- **Job item**
Output, exactly and in full, only the lines from the one containing "주문을 받아서 만들었습" to the last line of the data. Pictures should not appear.

☆ ☆ ☆ ☆

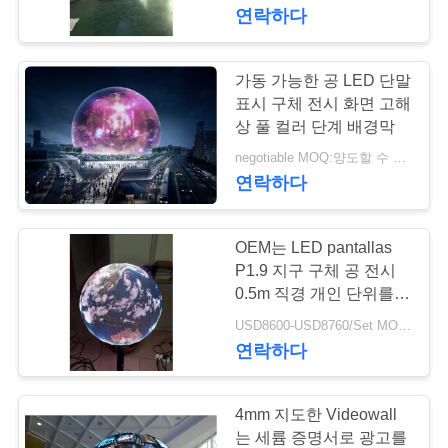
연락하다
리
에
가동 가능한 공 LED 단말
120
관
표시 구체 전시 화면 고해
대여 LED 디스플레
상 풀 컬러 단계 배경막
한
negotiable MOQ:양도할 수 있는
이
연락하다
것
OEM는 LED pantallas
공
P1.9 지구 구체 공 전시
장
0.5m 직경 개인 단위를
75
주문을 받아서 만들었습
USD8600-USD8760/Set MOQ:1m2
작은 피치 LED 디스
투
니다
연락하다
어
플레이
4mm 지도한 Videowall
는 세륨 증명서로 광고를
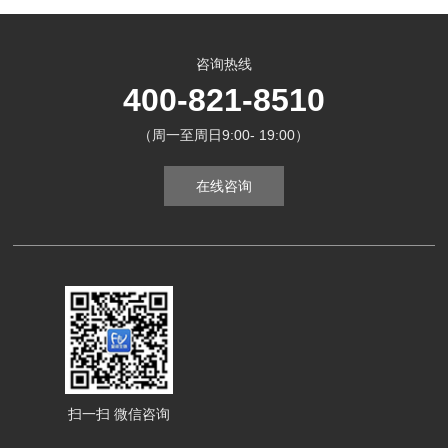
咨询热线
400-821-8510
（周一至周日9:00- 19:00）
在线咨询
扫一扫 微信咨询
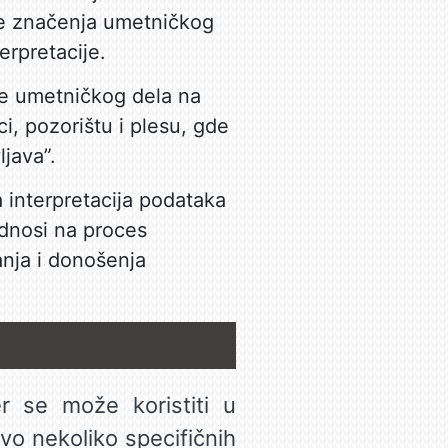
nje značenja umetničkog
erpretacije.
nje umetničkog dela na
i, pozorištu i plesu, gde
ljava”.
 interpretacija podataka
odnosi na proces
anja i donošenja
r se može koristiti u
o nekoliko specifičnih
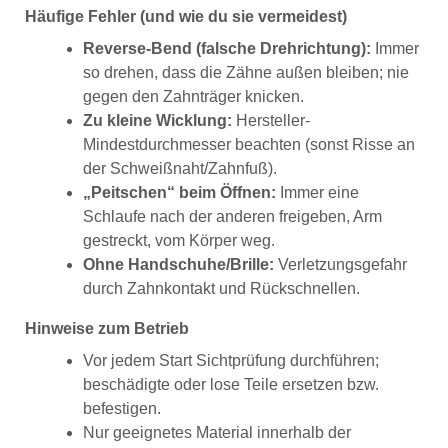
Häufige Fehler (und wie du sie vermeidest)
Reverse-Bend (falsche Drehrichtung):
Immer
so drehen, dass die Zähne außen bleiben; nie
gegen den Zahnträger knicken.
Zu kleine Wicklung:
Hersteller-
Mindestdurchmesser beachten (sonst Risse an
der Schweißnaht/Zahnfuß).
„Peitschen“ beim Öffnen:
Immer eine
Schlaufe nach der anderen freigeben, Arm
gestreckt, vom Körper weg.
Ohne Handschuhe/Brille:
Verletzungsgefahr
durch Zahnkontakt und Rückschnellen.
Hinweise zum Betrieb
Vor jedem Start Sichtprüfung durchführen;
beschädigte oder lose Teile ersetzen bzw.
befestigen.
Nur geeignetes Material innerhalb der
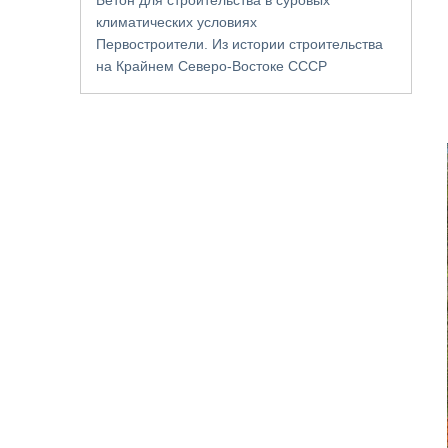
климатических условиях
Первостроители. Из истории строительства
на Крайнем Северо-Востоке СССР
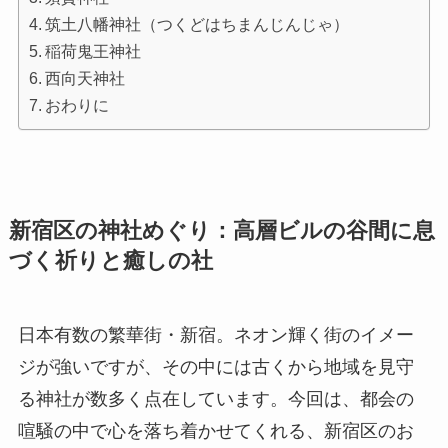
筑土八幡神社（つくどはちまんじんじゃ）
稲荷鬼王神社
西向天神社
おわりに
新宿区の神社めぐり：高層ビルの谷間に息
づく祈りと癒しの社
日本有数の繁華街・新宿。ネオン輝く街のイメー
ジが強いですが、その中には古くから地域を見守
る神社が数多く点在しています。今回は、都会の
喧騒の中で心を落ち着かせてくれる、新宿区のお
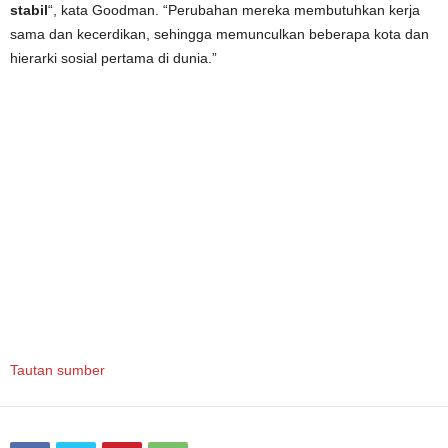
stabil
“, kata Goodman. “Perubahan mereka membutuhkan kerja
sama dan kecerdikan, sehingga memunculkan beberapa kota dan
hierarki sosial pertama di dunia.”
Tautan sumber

☆ ☆ ☆ ☆

- **Response**
주문을 받아서 만들었습
USD8600-USD8760/Set MOQ:1m2
작은 피치 LED 디스
투
니다
연락하다
어
플레이
4mm 지도한 Videowall
는 세륨 증명서로 광고를
咨询热线
400-821-8510
（周一至周日9:00- 19:00）
在线咨询
扫一扫 微信咨询
nje značenja umetničkog
erpretacije.
nje umetničkog dela na
i, pozorištu i plesu, gde
ljava”.
 interpretacija podataka
odnosi na proces
anja i donošenja
r se može koristiti u
o nekoliko specifičnih
Häufige Fehler (und wie du sie vermeidest)
Reverse-Bend (falsche Drehrichtung):
Immer
so drehen, dass die Zähne außen bleiben; nie
gegen den Zahnträger knicken.
Zu kleine Wicklung:
Hersteller-
Mindestdurchmesser beachten (sonst Risse an
der Schweißnaht/Zahnfuß).
„Peitschen“ beim Öffnen:
Immer eine
Schlaufe nach der anderen freigeben, Arm
gestreckt, vom Körper weg.
Ohne Handschuhe/Brille:
Verletzungsgefahr
durch Zahnkontakt und Rückschnellen.
Hinweise zum Betrieb
Vor jedem Start Sichtprüfung durchführen;
beschädigte oder lose Teile ersetzen bzw.
befestigen.
Nur geeignetes Material innerhalb der
климатических условиях
Первостроители. Из истории строительства
на Крайнем Северо-Востоке СССР
筑土八幡神社（つくどはちまんじんじゃ）
稲荷鬼王神社
西向天神社
おわりに
新宿区の神社めぐり：高層ビルの谷間に息
づく祈りと癒しの社
日本有数の繁華街・新宿。ネオン輝く街のイメー
ジが強いですが、その中には古くから地域を見守
る神社が数多く点在しています。今回は、都会の
喧騒の中で心を落ち着かせてくれる、新宿区のお
stabil
“, kata Goodman. “Perubahan mereka membutuhkan kerja
sama dan kecerdikan, sehingga memunculkan beberapa kota dan
hierarki sosial pertama di dunia.”
Tautan sumber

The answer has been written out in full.